DEPREM BÖLGELERİNDE YÜRÜTÜLEN ÇALIŞMALAR
Afet İşleri Genel Müdürlüğünün verilerine göre, 1999 Marmara depremi sonrasında ihalesi yapılan ve çeşitli nedenlerle 2003 yılına kadar tamamlanamayan 2 bin 912 adet afet konutu ve 566 adet iş yeri ve kalıcı konut alanlarının eski yerleşim yerlerine bağlantı yolları ile yerleşim yerlerindeki altyapı eksiklikleri tamamlandı.
Marmara Depremi nedeniyle hak sahibi afetzedeler için yaptırılan 43 bin 53 adet konutun ipotekli tapuları hak sahiplerine verildi.
Bölgede altyapısı tamamen tahrip olan Adapazarı için 27,4 milyon YTL, Gölcük için 18 milyon YTL ödenek transferi sağlanarak, belediyelerin altyapıları bitirildi.

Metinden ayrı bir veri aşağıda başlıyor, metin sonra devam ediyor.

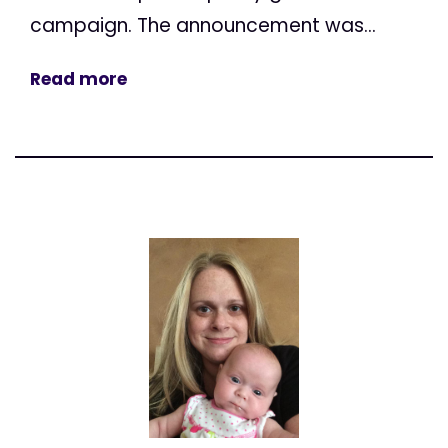
campaign. The announcement was...
Read more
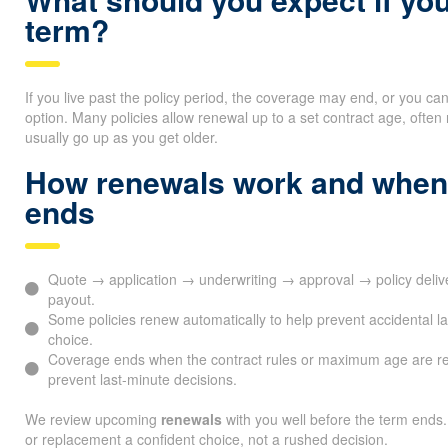
term?
If you live past the policy period, the coverage may end, or you ca
option. Many policies allow renewal up to a set contract age, oft
usually go up as you get older.
How renewals work and when
ends
Quote → application → underwriting → approval → policy deli
payout.
Some policies renew automatically to help prevent accidental l
choice.
Coverage ends when the contract rules or maximum age are r
prevent last-minute decisions.
We review upcoming
renewals
with you well before the term ends.
or replacement a confident choice, not a rushed decision.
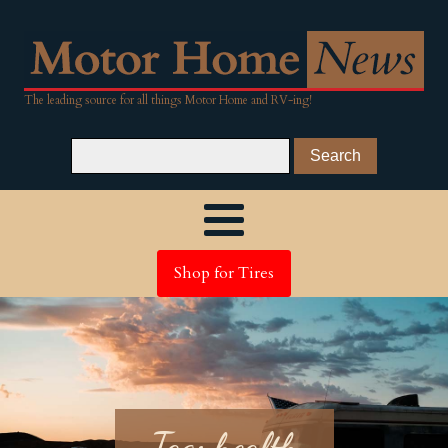
The leading source for all things Motor Home and RV-ing!
Shop for Tires
Tag:
health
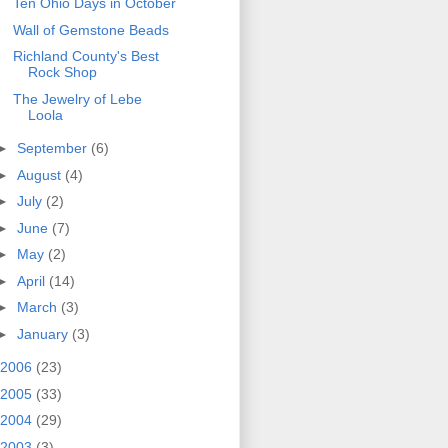
Ten Ohio Days in October
Wall of Gemstone Beads
Richland County's Best
Rock Shop
The Jewelry of Lebe
Loola
►
September
(6)
►
August
(4)
►
July
(2)
►
June
(7)
►
May
(2)
►
April
(14)
►
March
(3)
►
January
(3)
2006
(23)
2005
(33)
2004
(29)
2003
(3)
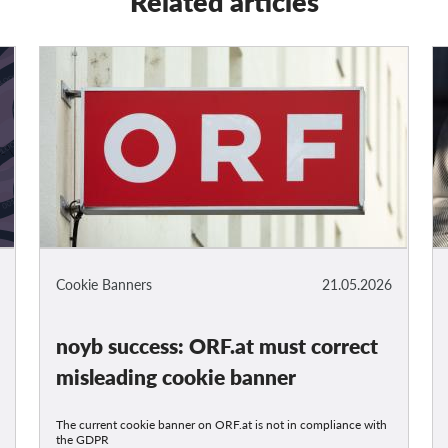
Related articles
Cookie Banners
21.05.2026
noyb success: ORF.at must correct
misleading cookie banner
The current cookie banner on ORF.at is not in compliance with
the GDPR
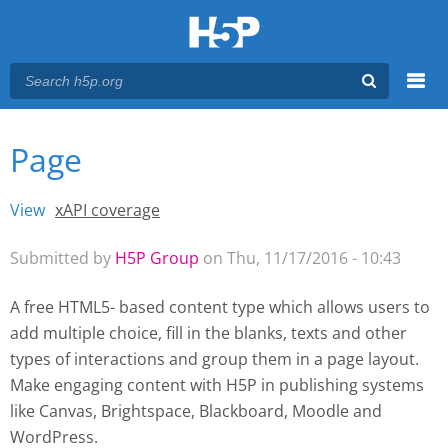
Menu
Page
You are here
Main menu
View
(active tab)
xAPI coverage
Primary tabs
Submitted by
H5P Group
on Thu, 11/17/2016 - 10:43
A free HTML5- based content type which allows users to
add multiple choice, fill in the blanks, texts and other
types of interactions and group them in a page layout.
Make engaging content with H5P
in publishing systems
like Canvas, Brightspace, Blackboard, Moodle and
WordPress.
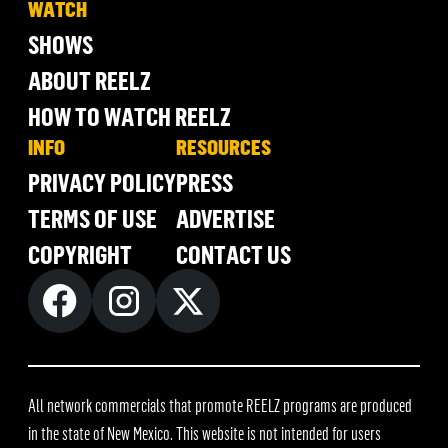
WATCH
SHOWS
ABOUT REELZ
HOW TO WATCH REELZ
INFO
RESOURCES
PRIVACY POLICY
PRESS
TERMS OF USE
ADVERTISE
COPYRIGHT
CONTACT US
All network commercials that promote REELZ programs are produced
in the state of New Mexico. This website is not intended for users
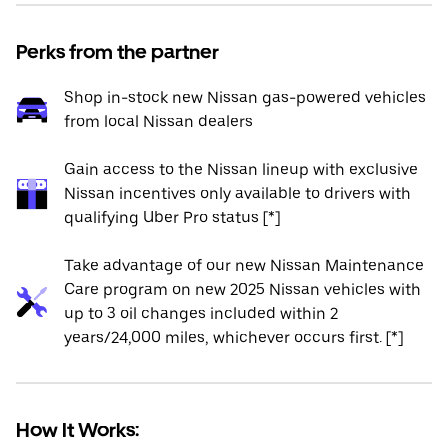
Perks from the partner
Shop in-stock new Nissan gas-powered vehicles
from local Nissan dealers
Gain access to the Nissan lineup with exclusive
Nissan incentives only available to drivers with
qualifying Uber Pro status [*]
Take advantage of our new Nissan Maintenance
Care program on new 2025 Nissan vehicles with
up to 3 oil changes included within 2
years/24,000 miles, whichever occurs first. [*]
How It Works:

Deprem sonrasında 5 ilde inşa edilen toplam 44 bin 107 prefabrike konutun 13 bin 16 adedi ülke genelinde eğitim, sağlık ve diğer hizmetlerde kullanılmak üzere kamu kuruluşlarına, 3 bin 815 adedi ise bölgede yaşayan dar gelirli vatandaşların barınmalarına tahsis edildi. 23 bin 819 adedi ise satıldı.

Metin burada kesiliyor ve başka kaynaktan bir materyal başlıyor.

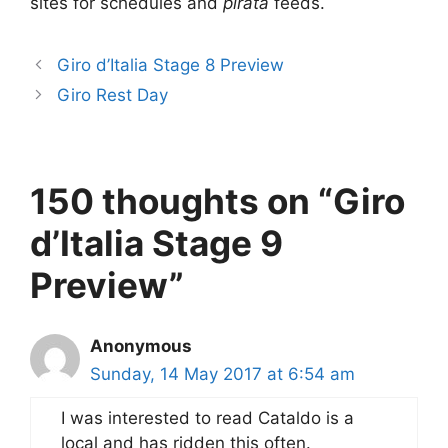
sites for schedules and
pirata
feeds.
Giro d’Italia Stage 8 Preview
Giro Rest Day
150 thoughts on “Giro
d’Italia Stage 9
Preview”
Anonymous
Sunday, 14 May 2017 at 6:54 am
I was interested to read Cataldo is a
local and has ridden this often.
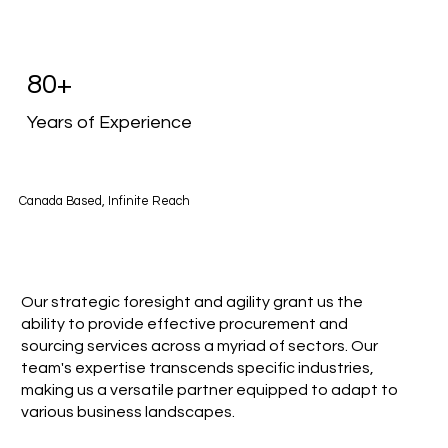
80+
Years of Experience
Canada Based, Infinite Reach
Our strategic foresight and agility grant us the
ability to provide effective procurement and
sourcing services across a myriad of sectors. Our
team's expertise transcends specific industries,
making us a versatile partner equipped to adapt to
various business landscapes.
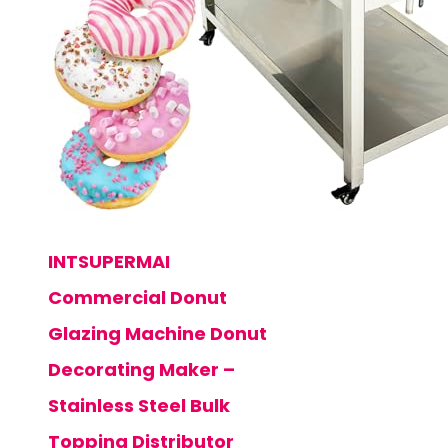
INTSUPERMAI
Commercial Donut
Glazing Machine Donut
Decorating Maker –
Stainless Steel Bulk
Topping Distributor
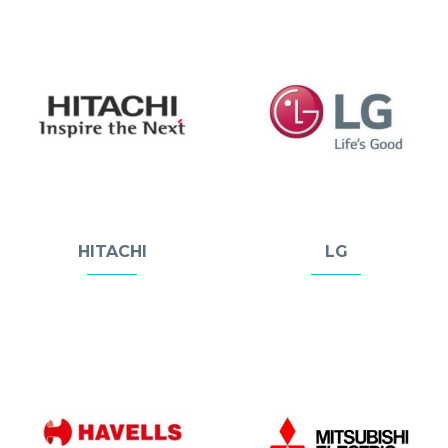
HITACHI
LG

Bölgede kullanılmayarak yıpranan ve bakımsız kalan 4 bin 511 konteyner toplatılarak, Kuzeydoğu Anadolu, Doğu ve Güneydoğu Anadolu fay hattında bulunan ve deprem riski altındaki yerleşim yerlerinde, afet anında geçici barınmayı sağlamak üzere, merkez dahil 14 ilde lojistik depolar oluşturuldu.
İNAN: MARMARA'DA DEPREM ARAŞTIRMALARI İVME KAZANDI
Türkiye'nin, 17 Ağustos Marmara depreminin ardından, deprem araştırmalarına çok ciddi kaynaklar ayırdığı bildirildi.
TÜBİTAK Marmara Araştırma Merkezi (TÜBİTAK MAM) Yer ve Deniz Bilimleri Enstitüsü Müdürü Doç. Dr. Sedat İnan, 17 Ağustos 1999'da merkez üssü Gölcük olan 7.4 büyüklüğündeki depremin ardından özellikle Marmara Bölgesi'nde deprem araştırmalarının ivme kazandığını söyledi.
Türkiye'nin diğer bölgelerinde de az da olsa depreme ilişkin araştırma çalışmalarının TÜBİTAK MAM, Afet İşleri Genel Müdürlüğü, MTA gibi kamu kurumları ile üniversiteler tarafından yürütüldüğünü ifade eden İnan, araştırmalara TÜBİTAK ve DPT'nin de önemli kaynaklar ayırmaya başladığını bildirdi.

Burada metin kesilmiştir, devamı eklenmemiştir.